Verbotene SchlüsselVerbotene Schlüssel (The Skeleton Key) USA 2005.R: Iain Softley, B: Ehren Kruger, K: Daniel Mindel, Schn: Joe Hutshing, M: Ed Shearmur, Pr: Daniel Bobker, Stacey Sher, Ian Softley, D: Kate Hudson, Gena Rowlands, John Hurt, Peter Sarsgaard, Joy Bryant
UIP, 18. August 2005

Das Irrationale hängt im Speicher

Das Irrationale ist beängstigend. Als Nahrung für einen Psychothriller eignet es sich, wenn die Angst mit einem Zweifel gepaart werden kann: Ist nicht doch etwas dran am Undurchschaubaren? Man muss allerdings fragen, was das Genre noch sein kann, seit das Irrationale durch die Rede von "anderen Rationalitäten" einen Großteil seiner reizvollen Bedrohlichkeit eingebüßt hat.
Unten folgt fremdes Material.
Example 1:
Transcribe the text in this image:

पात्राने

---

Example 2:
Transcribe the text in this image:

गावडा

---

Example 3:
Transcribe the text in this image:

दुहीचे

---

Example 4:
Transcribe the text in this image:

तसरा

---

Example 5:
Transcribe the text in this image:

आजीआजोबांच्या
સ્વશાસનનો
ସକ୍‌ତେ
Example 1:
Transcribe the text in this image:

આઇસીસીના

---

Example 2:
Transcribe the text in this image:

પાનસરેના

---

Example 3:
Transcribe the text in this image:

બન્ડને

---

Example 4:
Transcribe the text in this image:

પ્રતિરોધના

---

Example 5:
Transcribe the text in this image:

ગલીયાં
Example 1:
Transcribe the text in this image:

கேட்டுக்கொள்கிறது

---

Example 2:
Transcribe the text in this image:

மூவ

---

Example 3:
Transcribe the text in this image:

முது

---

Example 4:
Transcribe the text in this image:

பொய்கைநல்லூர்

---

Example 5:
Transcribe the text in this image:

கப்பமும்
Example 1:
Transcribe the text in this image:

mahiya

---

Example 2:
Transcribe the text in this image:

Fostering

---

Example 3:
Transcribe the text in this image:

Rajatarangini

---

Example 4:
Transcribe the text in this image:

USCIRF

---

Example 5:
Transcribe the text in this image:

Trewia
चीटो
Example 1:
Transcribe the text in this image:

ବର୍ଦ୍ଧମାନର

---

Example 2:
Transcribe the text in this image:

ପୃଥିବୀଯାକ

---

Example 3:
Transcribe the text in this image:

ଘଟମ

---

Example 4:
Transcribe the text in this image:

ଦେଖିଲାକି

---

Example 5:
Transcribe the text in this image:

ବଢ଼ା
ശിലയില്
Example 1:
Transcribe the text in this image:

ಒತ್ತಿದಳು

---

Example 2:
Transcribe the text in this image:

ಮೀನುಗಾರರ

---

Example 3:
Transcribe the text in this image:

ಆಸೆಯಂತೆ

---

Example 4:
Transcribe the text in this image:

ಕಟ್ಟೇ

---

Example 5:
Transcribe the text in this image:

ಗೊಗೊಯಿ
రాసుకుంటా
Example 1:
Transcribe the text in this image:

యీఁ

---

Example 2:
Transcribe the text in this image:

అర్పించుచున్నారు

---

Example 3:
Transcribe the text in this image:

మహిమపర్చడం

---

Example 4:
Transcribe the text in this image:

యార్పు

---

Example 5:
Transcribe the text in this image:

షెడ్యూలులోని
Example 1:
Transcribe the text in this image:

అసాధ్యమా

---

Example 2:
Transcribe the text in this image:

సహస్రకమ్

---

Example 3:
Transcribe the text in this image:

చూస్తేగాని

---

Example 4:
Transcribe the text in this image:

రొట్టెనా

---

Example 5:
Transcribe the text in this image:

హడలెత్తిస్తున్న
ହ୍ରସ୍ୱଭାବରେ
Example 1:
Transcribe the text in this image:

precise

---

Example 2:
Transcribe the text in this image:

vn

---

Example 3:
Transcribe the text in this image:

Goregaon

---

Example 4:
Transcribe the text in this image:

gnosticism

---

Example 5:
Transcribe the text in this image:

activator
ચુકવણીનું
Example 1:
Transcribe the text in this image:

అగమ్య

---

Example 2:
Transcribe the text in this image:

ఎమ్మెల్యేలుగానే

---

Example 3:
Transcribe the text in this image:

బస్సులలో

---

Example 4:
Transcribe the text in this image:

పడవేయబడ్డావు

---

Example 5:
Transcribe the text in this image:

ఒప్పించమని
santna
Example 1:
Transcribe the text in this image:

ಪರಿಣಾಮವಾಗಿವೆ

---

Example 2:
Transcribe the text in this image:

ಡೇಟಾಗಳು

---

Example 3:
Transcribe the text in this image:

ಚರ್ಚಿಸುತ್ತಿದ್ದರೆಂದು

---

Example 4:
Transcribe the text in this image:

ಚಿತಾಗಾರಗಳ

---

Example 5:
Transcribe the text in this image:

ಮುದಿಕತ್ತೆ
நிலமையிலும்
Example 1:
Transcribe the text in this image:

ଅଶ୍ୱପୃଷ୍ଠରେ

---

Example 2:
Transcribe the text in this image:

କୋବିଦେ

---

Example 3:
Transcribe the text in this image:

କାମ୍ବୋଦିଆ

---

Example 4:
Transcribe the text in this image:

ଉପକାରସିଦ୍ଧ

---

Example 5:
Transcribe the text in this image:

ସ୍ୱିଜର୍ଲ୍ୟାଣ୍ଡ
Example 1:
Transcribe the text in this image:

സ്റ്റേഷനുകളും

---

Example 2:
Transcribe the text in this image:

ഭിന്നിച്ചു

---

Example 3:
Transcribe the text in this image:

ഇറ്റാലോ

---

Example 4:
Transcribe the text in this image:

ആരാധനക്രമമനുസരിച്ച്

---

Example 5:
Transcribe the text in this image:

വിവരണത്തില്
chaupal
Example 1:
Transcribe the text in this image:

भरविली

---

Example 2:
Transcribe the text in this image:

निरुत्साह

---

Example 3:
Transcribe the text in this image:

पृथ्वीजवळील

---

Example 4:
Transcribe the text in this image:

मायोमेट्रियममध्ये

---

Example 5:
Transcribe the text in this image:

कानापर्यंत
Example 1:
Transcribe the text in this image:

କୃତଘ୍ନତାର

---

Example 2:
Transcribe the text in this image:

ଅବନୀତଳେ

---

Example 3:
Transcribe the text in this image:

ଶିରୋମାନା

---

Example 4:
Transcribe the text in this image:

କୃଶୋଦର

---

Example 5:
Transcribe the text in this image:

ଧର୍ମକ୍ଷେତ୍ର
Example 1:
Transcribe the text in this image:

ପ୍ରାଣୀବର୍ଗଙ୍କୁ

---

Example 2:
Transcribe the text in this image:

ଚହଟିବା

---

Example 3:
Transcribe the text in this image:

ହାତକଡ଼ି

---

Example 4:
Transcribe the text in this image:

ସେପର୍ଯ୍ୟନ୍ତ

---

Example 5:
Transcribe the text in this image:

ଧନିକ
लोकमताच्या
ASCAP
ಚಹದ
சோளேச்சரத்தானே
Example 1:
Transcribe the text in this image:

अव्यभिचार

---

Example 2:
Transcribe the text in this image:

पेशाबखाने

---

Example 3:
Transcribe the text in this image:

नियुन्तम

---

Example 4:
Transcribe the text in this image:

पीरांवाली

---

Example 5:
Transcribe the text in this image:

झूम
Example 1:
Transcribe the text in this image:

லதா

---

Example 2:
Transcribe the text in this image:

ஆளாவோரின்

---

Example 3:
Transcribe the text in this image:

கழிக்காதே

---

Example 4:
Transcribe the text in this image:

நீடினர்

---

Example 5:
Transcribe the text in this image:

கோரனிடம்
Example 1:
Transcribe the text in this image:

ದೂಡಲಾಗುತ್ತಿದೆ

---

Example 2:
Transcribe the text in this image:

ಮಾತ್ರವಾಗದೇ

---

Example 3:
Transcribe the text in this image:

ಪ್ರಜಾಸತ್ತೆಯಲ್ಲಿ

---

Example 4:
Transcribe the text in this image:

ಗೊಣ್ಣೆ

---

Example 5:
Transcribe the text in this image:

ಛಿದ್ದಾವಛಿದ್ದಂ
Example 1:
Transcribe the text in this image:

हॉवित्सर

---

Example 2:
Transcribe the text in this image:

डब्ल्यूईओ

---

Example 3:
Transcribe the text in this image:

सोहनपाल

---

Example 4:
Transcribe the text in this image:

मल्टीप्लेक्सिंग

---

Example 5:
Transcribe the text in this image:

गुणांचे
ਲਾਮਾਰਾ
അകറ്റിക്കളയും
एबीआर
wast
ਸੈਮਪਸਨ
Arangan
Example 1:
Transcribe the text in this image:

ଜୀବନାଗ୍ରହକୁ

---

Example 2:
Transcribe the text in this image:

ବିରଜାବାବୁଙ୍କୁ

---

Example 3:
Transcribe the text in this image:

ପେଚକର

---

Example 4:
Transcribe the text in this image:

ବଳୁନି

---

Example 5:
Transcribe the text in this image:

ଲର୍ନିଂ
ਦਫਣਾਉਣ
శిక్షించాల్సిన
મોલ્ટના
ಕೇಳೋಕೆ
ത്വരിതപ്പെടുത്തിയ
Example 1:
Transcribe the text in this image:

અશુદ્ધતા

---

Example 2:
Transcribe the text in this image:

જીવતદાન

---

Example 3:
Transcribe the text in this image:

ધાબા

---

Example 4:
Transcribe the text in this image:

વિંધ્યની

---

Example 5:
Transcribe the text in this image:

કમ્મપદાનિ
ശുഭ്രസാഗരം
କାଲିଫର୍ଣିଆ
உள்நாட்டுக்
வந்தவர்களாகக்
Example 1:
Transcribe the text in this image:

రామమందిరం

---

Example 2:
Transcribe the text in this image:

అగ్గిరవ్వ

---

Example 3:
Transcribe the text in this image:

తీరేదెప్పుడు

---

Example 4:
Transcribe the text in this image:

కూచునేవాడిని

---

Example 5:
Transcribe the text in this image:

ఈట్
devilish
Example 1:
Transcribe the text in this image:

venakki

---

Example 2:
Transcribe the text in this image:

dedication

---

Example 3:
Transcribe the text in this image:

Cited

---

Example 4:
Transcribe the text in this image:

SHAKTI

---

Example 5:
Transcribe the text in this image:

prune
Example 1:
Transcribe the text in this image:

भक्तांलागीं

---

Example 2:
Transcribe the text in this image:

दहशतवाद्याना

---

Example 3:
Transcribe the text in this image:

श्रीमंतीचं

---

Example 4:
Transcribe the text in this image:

Eine mögliche Antwort gab Iain Softley 2001 mit "K-Pax". Am Beispiel des vorgeblichen Außerirdischen Prot und seines Psychiaters stellte der Regisseur in einer spröden Inszenierung zwei sich widersprechende Auffassungen von Realität gleichberechtigt nebeneinander. Den Verlust an Nervenkitzel, der damit einhergeht, glich er konsequenterweise nicht durch Elemente des Phantastischen und des Horrors aus.

Wenn Softley nun in "Verbotene Schlüssel" Kate Hudson einzig mit einem schwarzen Trägerkleid bewehrt mitten im Louisiana-Delta feucht dampfender Luft, tief hängenden Ästen, bedrohlichen schwarzen Menschen und ihren seltsamen Voodoo-Praktiken aussetzt, wirkt das auf den ersten Blick wie ein anachronistischer Rückgriff auf die gothischsten aller amerikanischen Ängste. Bitte kein "Angel Heart"-Aufguss, fleht man in den Kinosessel gedrückt der Leinwand entgegen, wenn die angehende Krankenschwester Caroline ihre neue Stelle in einer großen Südstaatenvilla antritt. Dort lebt das ebenso alte wie verschrobene Ehepaar Devereaux, nach einem Schlaganfall sitzt Ben (John Hurt) gelähmt im Rollstuhl, seine Frau Violet (Gena Rowlands) fühlt sich mit der Pflege überfordert. Der junge Anwalt der Familie (Peter Sarsgaard) bittet um Nachsicht mit der etwas biestigen Alten.

Ächzende Dielen, blinde Fensterscheiben, unter der Decke quietschende altersschwache Lampen - das Haus, von dem die Besitzerin auch gleich angibt, eine aus dem Norden könne es nicht verstehen, lebt. Ein verbotener Raum unterm Dach entpuppt sich der forschen Schwester als Lager diverser Utensilien zur Anwendung von Hoodoo, magischer synkretistischer Praktiken. Unterm Dach hat Ben seinen Anfall erlitten, Violet spricht von den Geistern einst gelynchter schwarzer Bediensteter, immer wieder fordert der stumme Alte seine Pflegerin auf, ihm zu helfen.

Und jetzt nimmt der antiquierte Thriller seine entscheidende Wendung zu den Konventionen des liberalen Teils der USA von heute. Inzwischen ebenso verängstigt wie weiterhin skeptisch, beschließt Caroline, auf Bens Hilfegesuche zu reagieren. Sie lässt sich auf den Geisterglauben und seine Praktiken ein, denn was Ben seiner Überzeugung nach krank gemacht hat, so ihre einfache Überlegung, müsste sich doch auch zur Heilung eignen.

Wohin Caroline damit kommt, macht Situationen, die gemeinhin als des Teufels Küche firmieren, alle Ehre. Doch als nach einer finalen Hoodoo-Zeremonie das Schwarze, das Fremde, die andere Rationalität Besitz von Carolines blassem Körper ergriffen hat, scheint sie es fast zu genießen. Kein Wunder, geht doch mit der Verwandlung ein sozialer Aufstieg einher. Und mit einem solchen Rätsel wird man gern aus dem Kino entlassen.